Kutipan itu mengonfirmasi pernyataan yang sama yang diungkapkan redaksi Sipatahoenan dalam tulisan “Sipatahoenan di Bandoeng” dua tahun sebelumnya. Salah satu pertimbangan pindah ke Bandung adalah jumlah pelanggannya paling besar.

Dengan pertimbangan itulah, pengelola Sipatahoenan lalu mencari tempat yang dianggap bagus di Bandung, sehingga ketemulah Groote Postweg Oost (Kaca-kaca Wetan). Karena termasuk berada di jantung Kota Bandung. Setelah menemukan tempat yang pas, barulah Sipatahoenan dipindahkan dengan catatan selama proses kepindahannya surat kabar tersebut tetap diusahakan bisa terbit, agar tidak merugikan pelanggan dan pemasang iklan (“Saenggeusna manggih pitempateunana noe katimbang hade, nja eta di Groote Postweg [Katja-katja Wetan] kaitoeng dina poeseurna dajeuh Bandoeng, toeloej bae dipindahkeun sarta dina waktoe mindahkeunana, diatoer sabisa-bisa soepaka soerat kabar mah angger kaloear bae malar henteu ngaroegikeun ka para langgananana djeung adverteerders”).

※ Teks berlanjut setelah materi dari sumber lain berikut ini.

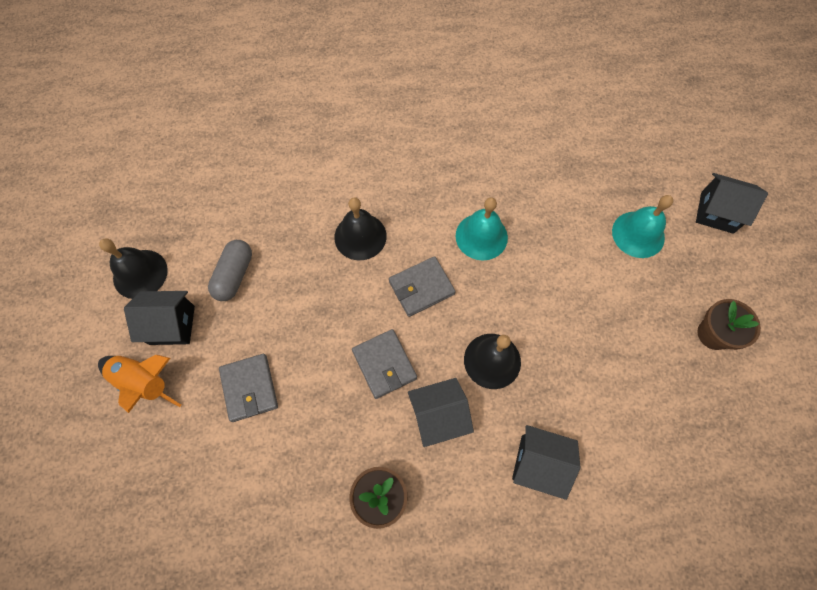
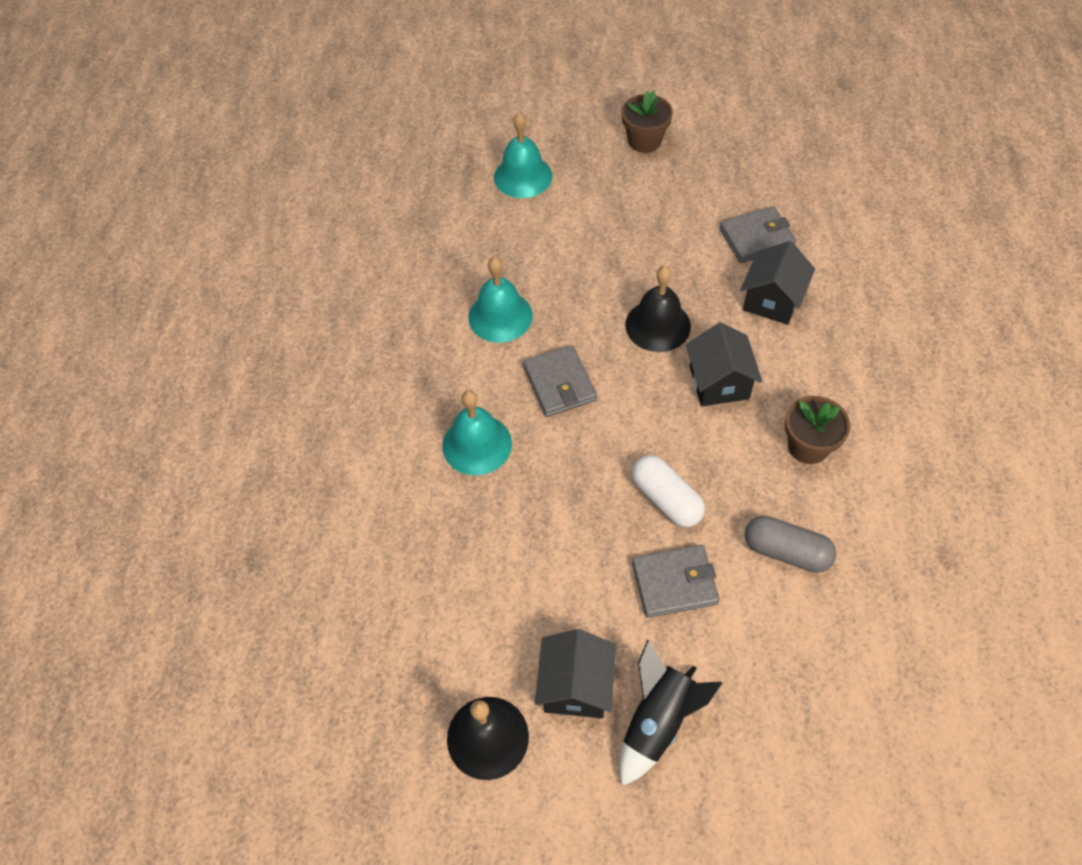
camera: 80 degrees left, 10 degrees down
(144, 382) = (657, 721): orange rocket -> black rocket
(234, 275) = (510, 602): grey capsule -> grey capsule (786, 552)
(321, 378) = (666, 499): none -> white capsule
(360, 236) = (477, 444): black bell -> turquoise bell
(384, 364) = (654, 430): grey wallet -> grey wallet (756, 238)
(716, 212) = (508, 110): black house -> none

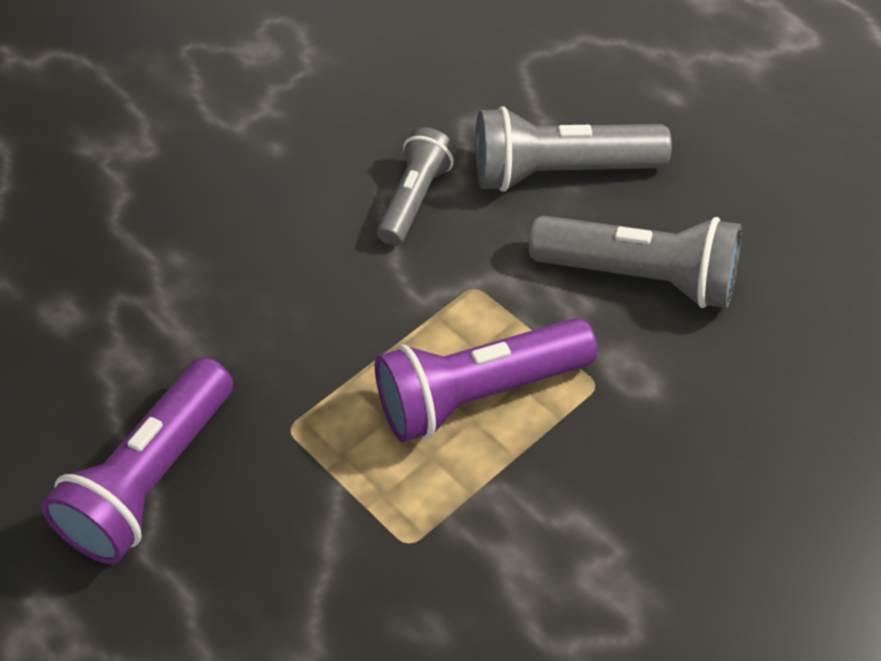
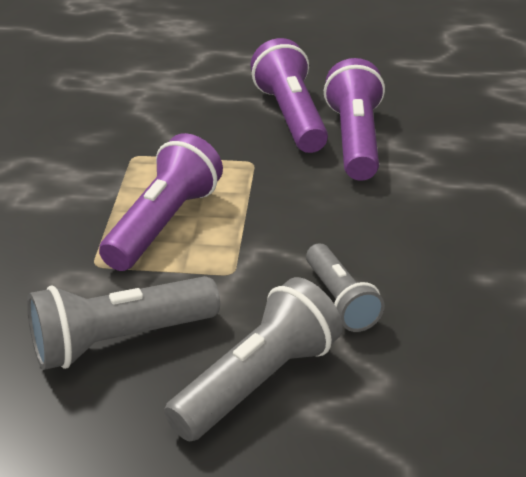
camera: 135 degrees right, 15 degrees down
(143, 383) = (355, 140): none -> purple flashlight

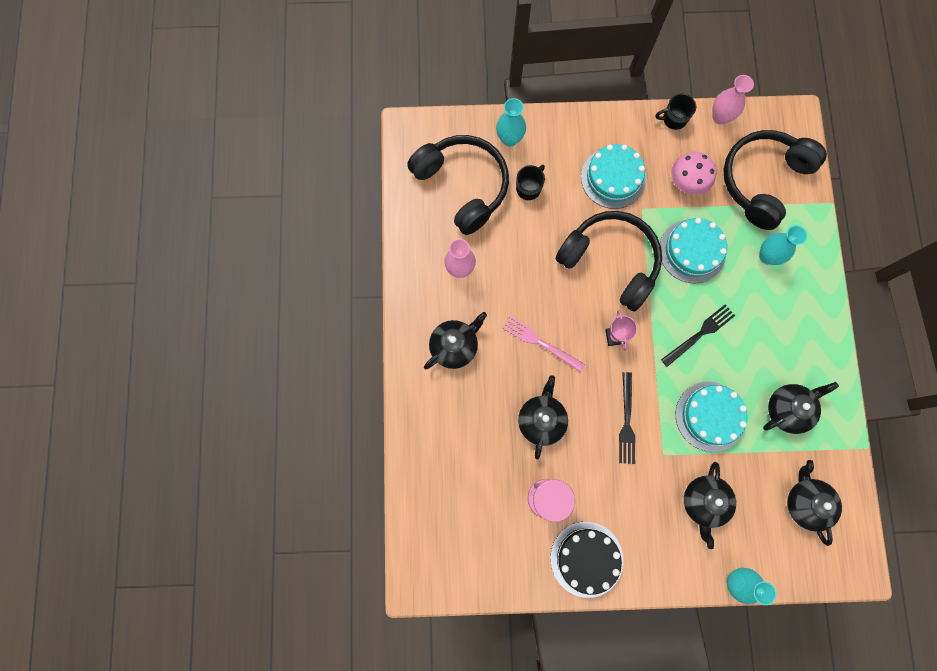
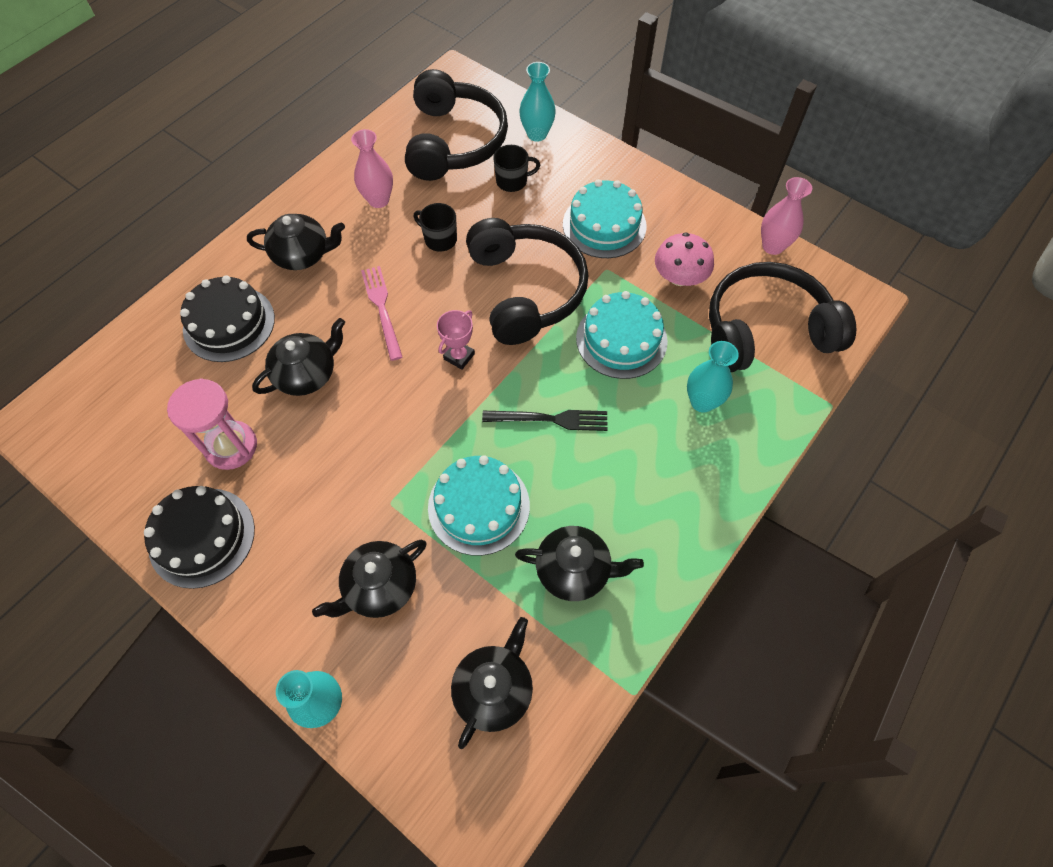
camera: 40 degrees right, 15 degrees down
(460, 428) = (229, 323): none -> black cake
(626, 421) = (386, 441): black fork -> none
(674, 119) = (719, 217): black mug -> black mug (440, 239)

Dua dasawarsa lebih kemudian, bekas para pengelola Sipatahoenan masih mengenang kepindahan itu dalam Sip 1923-1953 (1953). Di antaranya Ahmad Atmadja melalui tulisan “Tri Dasa Warsi” (1953: 3). Ia menyatakan “Teu lami saparantos djadi harian, ladjeng pindah ka Bandung, sarta dikaluarkeun sanes ku Tjabang Pasundan Tasik deui namung ku Pangurus Besar Pagujuban Pasundan” (Tidak lama setelah menjadi harian, kemudian [Sipatahoenan dibawa] pindah ke Bandung, serta diterbitkan bukan oleh Paguyuban Pasundan Cabang Tasikmalaya lagi tetapi oleh Pengurus Besar Paguyuban Pasundan).

Sementara Bakrie Soeraatmadja (“Sipatahoenan dina Djaman Djadjahan”, 1953: 8) mencatat beberapa hal setelah Sipatahoenan dipindahkan ke Bandung, yaitu “Ku putusan Pamarentah Hindia-Walanda di Indonesia Sipatahoenan kungsi diantjam rek ‘diringkus’ ku Persbreidelordonnantie, henteu meunang dikaluarkeun saminggu lilana” (Dengan keputusan pemerintah Hindia Belanda di Indonesia, Sipatahoenan pernah diancam akan diringkus dengan ordonansi pembredelan pers, tidak boleh terbit selama seminggu). Ini terjadi setelah Sipatahoenan ada di Bandung (“Ieu teh kadjadianana saenggeusna Sipatahoenan dipindahkeun ti Tasikmalaja ka Bandung”).

Satu lagu, Moh. Koerdie (“Pangalaman Sipatahoenan”, 1953: 53) yang menyatakan “Pindah ka Bandung nja diakalan supaja ditjitak dina poean muntjulna. Sangkan bisa ngamuat kadjadian poe eta keneh. Atuh sakurang-kurangna ulah bari teuing, tegesna ulah gandjor teuing bedana waktu nutup kadjadian nu bisa dimuatkeun djeung waktu kaluarna teh” (Pindah ke Bandung [penerbitan Sipatahoenan] diupayakan dicetak pada hari terbitnya, agar dapat memuat kejadian hari tersebut. Atau paling tidak, tidak terlalu basi, tegasnya selisih waktunya jangan terlalu lama antara tutupnya suatu kejadian yang bisa dimuatkan dengan waktu terbitnya).